Minggu Prapaska V, tahun B
Apakah makna dari kata Perjanjian
Baru yang dimaksudkan oleh Yeremia pada bacaan pertama? Dimanakah letak
kebaruannya? Kenabian Yeremia terletak pada kemampuannya mengintuisi akan
kedatangan waktu dimana Allah menaruh Taurat-Nya dalam batin manusia: aku akan menaruh Taurat-Ku dalam batin
mereka dan menuliskannya dalam hati mereka. Aspek baru yang muncul di sini
adalah gerakan ke dalam, sebuah interiorisasi dari hukum-hukum Allah. Dalam
penghayatan kehidupan keberagamaan, kebaruan bukan terletak pada isi perjanjian
Allah dengan manusia, melainkan pada gaya hidup umat beriman. Dari yang
terbatas pada mengikuti struktur lahiriah, menuju ke penghayatan batiniah. Dari
kedalaman batin umat beriman, akan terasa kekuatan ekspresi lahiriah dari
pelaksanaan hidup beragama.
Mengapa Yeremia menubuatkan aspek interiorisasi kehidupan
beragamaan ini? Dia meyakini bahwa Allah itu memahami seluk beluk dan liku-liku
kedalaman hati manusia. Dalam hati kita ada keutamaan nilai-nilai batiniah,
seperti ketaatan dan cinta kasih kepada Allah, iman kepercayaan kepada Allah ..

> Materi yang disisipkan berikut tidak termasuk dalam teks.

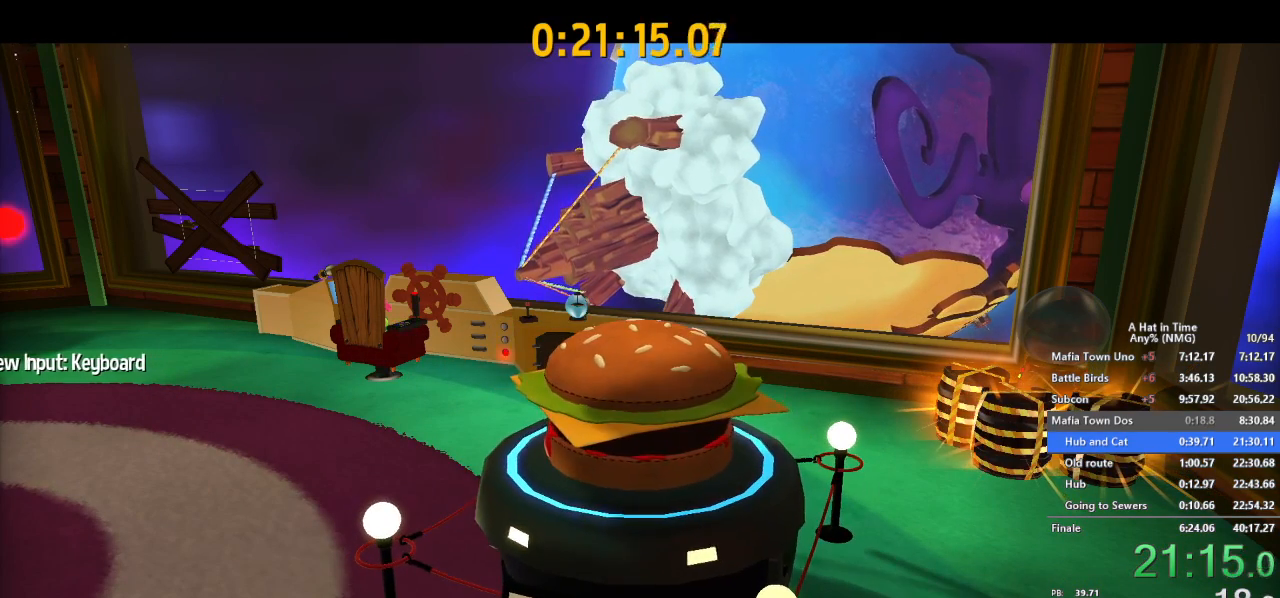
{"buttons": ["SELECT"], "left_stick": "center", "right_stick": "center", "button_events": []}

dst. Aspek inilah yang hendaknya dimurnikan terus menerus. Misalnya: bagaimana
visi kita tentang Tuhan, tentang sesama, tentang dunia dan tentang diri kita
sendiri? Jadi, perubahan yang diharapkan oleh Yeremia adalah sebuah perubahan
sikap batin manusia beriman, agar beriman dengan dewasa dan tidak terbatas pada
aspek lahiriah saja. Seperti Hosea, teks Yeremia memberi karakter perjanjian baru ini dengan cinta dan
belas kasih – disimbolkan dengan perkawinan, dimana menuntut sebuah relasi
batin yang tulus dan jujur. Oleh karena itu, wajar saja Yeremia menekankan dan
manusia agar menyucikan hatinya.
Dampak kenabian Yeremia bisa terlihat kemudian pada teks
Yeheziel dan Yesaya yang mengangkat kembali tema perjanjian. Menurut mereka, apa yang dituliskan oleh Yesaya bukanlah
sebuah perjanjian baru, melainkan
sebuah perjanjian kekal yang tidak dapat dihancurkan atau diingkari
(Yeh 16,60. 34,25 dan 37,26 serta Yes 55,3 dan 61,8). Alasannya, ini menjadi
mungkin karena hati yang baru sudah
ditempatkan dalam hati manusia dan semangat
yang baru sudah diberikan pada mereka.
Perjanjian baru dan kekal itu sekarang termaktub dalam Ekaristi
yang kita rayakan. Perjanjian itu telah berinkarnasi dalam Tubuh dan Darah
kristus. Dengan menerima ekaristi, berarti kita mengambil bagian dalam
perjanjian itu dan terus menerus menerima panggilan untuk menyucikan hati kita.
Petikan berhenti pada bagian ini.